Death or existential anxiety is a term used to describe people’s fear or negative feelings towards death or dying. Some people may focus on their own death, such as ruminating on all the things they will miss out on after they die, or what it will be like to not exist anymore. Some people may experience doubts about the nature of existence itself, such as questioning what will happen to them after death or whether they will exist in a parallel world. Others may worry about the process of dying, such as whether their death will be painful, or what their final moments will be like. Some may be distressed at the idea of losing a loved one. They may worry about how they will cope with their loved ones’ death or that they will somehow cause the death of their loved one without meaning to. For some there is a phobic avoidance and fear of anything related to death (e.g. going near cemeteries or funeral parlours). All the experiences above are in many ways part of being human, but death anxiety is a problem when it is either sufficiently time-consuming, distressing or interfering in one’s life. The concept cuts across different diagnoses including some types of Health Anxiety, OCD, specific phobias, and panic disorder. Unfortunately, death anxiety may not be adequately targeted in standard protocols for these disorders and this workshop will try to remedy this with a specific focus of the fears of death and dying. CBT is the only evidence based treatment for death anxiety.

Learning Objectives:
By the end of the skills class, participants will

  • Understand the phenomenology of a death and existential anxiety, and its relationship with the diagnoses of health anxiety, OCD, specific phobias, and panic.
  • Be knowledgeable about a cognitive behavioral model and have a understanding of the cognitive processes and behaviours that maintain death anxiety.
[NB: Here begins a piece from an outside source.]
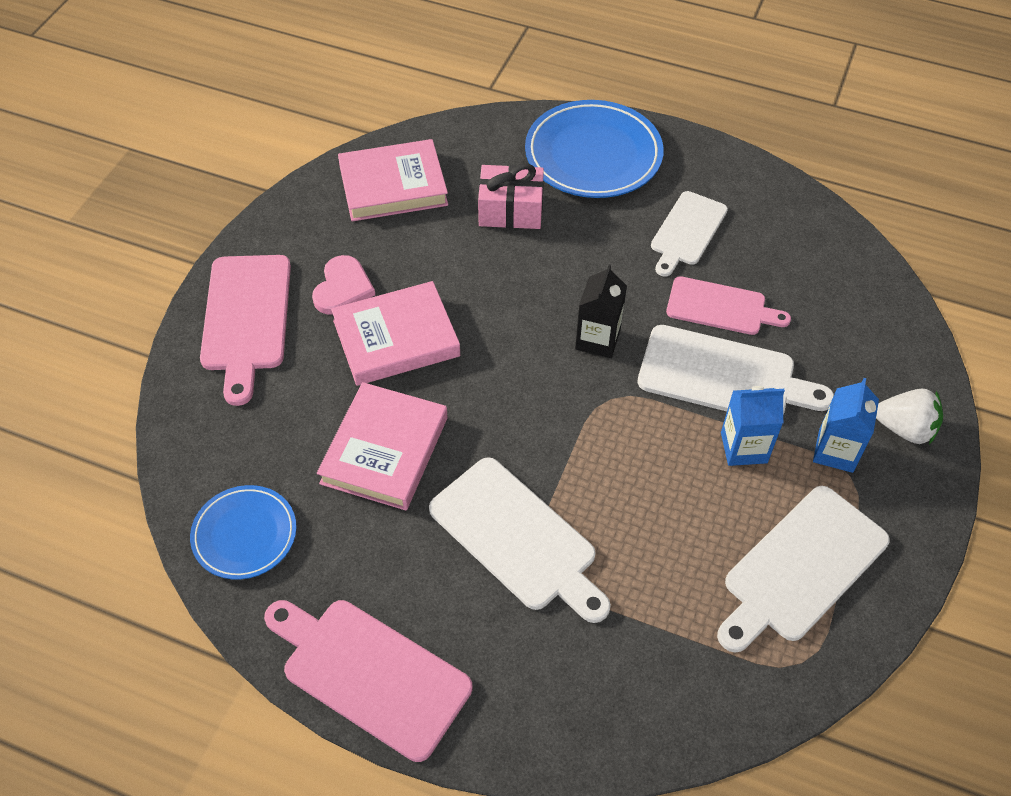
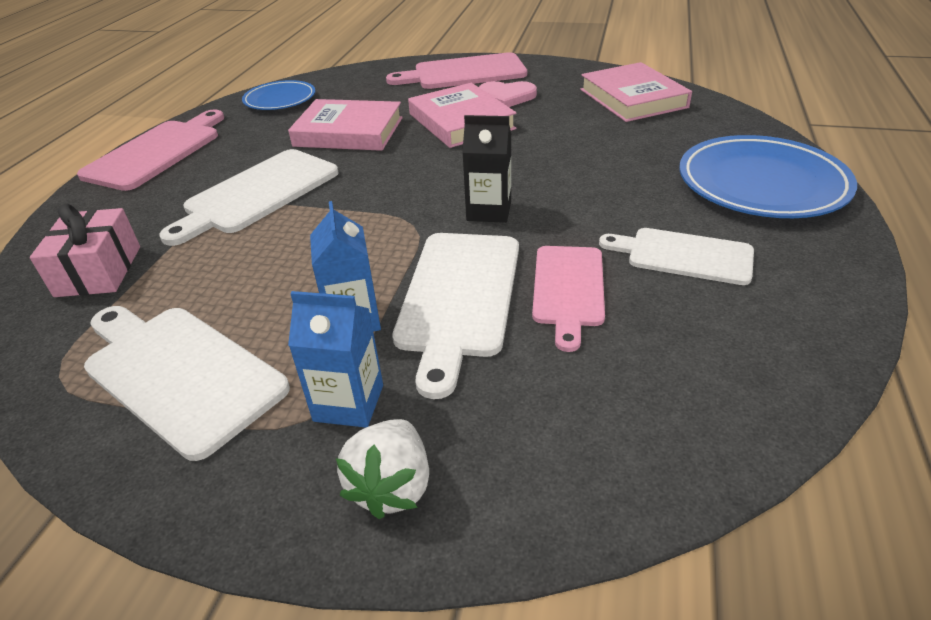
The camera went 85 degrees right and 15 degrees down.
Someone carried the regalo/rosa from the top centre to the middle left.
This includes the intolerance of uncertainty, magical thinking, the awfulness of dying, as well as avoidance, safety seeking and checking behaviours related to death.
  • Develop alternative ways of thinking about common beliefs in death for example thoughts about the awfulness of not existing or the intolerance of not knowing will happen.
  • Use appropriate exposure/ behavioural experiments for death and dying and consider what expectations are being tested. Fifteen different tasks will be discussed from writing out one’s funeral wishes and obituary, painting one’s coffin or collecting “memento mori”.
  • Focus on living life to the full now as an alternative to focussing on death and dying

References:  

Rachel E. Menzies and David Veale (2021). Free Yourself from Death Anxiety: A CBT Self-Help Guide for a Fear of Dying. Jessica Kingsley Publishers London and Philadelphia

Menzies, R, & Veale, D. (2021) Creative approaches to treating the dread of death and death anxiety. In: Existential Concerns and Cognitive-Behavioral Procedures: An Integrative Approach to Mental Health. Menzies, R.G, Menzies, R,E, Dingle, G. (Eds). Springer: New York.

Menzies, R.E., Zuccala, M., Sharpe, L., & Dar-Nimrod, I. (2018). The effects of psychosocial interventions on death anxiety: A meta-analysis and systematic review of randomised controlled trials. Journal of Anxiety Disorders, 59, 64-73.